2020 was a tumultuous year for elections in the United States with confidence in the voting process shaken for many people during a nationwide pandemic.
The pandemic saw more people than ever before voting absentee or even by mail, which sparked a lot of outrage among many Republicans who said the expanded access to mail-in voting opens the door for voter fraud.
This is something new Indiana Secretary of State Holli Sullivan is privy to in having expertise in cybersecurity when it comes to the state’s elections.
“I did carry the bill for the Secretary of State’s office before the 2020 election that enabled and funded the cybersecurity (of elections) that was put in place before the 2020 election in Indiana,” Sullivan told Indy Politics.
Sullivan was the state representative from Evansville when she pushed that bill in the state legislature. Now as Secretary of State, having replaced the now-retired Connie Lawson, she gets to put that into practice.
Still, Sullivan acknowledges that not everyone is confident in the voting process.

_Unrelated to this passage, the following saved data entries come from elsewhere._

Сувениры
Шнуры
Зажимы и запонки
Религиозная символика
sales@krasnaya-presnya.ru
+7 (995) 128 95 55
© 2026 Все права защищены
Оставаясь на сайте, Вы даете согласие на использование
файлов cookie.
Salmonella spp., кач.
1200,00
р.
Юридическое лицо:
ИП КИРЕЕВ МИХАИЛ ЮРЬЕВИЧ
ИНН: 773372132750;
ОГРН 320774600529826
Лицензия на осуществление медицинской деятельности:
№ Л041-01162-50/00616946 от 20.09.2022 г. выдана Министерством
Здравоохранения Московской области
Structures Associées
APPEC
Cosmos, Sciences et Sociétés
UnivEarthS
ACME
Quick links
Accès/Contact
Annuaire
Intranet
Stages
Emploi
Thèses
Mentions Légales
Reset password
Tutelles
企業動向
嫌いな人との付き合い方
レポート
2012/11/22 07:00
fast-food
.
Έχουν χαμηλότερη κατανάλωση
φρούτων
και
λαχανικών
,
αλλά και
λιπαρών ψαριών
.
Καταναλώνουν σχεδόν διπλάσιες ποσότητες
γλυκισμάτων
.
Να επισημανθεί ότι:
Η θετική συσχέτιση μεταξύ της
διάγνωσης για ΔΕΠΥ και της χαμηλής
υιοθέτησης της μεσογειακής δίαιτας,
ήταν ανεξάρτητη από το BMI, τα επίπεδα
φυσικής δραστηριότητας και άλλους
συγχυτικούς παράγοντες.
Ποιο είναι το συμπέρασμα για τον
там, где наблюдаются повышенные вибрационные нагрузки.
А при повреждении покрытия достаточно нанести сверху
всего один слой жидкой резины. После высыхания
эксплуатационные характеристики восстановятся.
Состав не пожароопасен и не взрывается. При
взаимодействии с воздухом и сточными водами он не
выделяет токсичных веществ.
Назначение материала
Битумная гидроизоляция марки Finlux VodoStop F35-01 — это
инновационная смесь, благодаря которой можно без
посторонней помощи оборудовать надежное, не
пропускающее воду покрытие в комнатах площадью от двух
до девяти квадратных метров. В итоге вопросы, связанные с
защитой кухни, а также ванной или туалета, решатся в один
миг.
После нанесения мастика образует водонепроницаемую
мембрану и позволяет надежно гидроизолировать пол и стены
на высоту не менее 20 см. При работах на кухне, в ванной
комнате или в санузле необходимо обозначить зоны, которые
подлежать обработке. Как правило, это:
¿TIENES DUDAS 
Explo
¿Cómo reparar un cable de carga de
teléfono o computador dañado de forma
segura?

This is why she is going on a county-by-county tour to talk to election leaders on the local level to gauge voter confidence.
“We want to take some information from Hoosiers to understand what their level of voter confidence is post-election,” she said. “They’ve been hearing from places like Georgia and Pennsylvania.”
Election results were challenged in those places last year which sparked a lot of speculation over the possibility of voter fraud. Sullivan is making it clear that what goes on in other states as far as the election process has nothing to do with what takes place in Indiana.
Looking further ahead, Sullivan feels that voting centers, which allow people to vote anywhere in their county without having to worry about voting specifically within the confines of their district, are the way of the future.
“As Hoosiers travel through county lines to go to work now, they want to be able to vote where it’s convenient on their daily path and how they travel,” she said.
As far as looking at the possibility of statewide voting centers, which would allow people to vote anywhere in the state regardless of location, Sullivan said it’s something to look at but that the state’s voting infrastructure is nowhere near ready for it.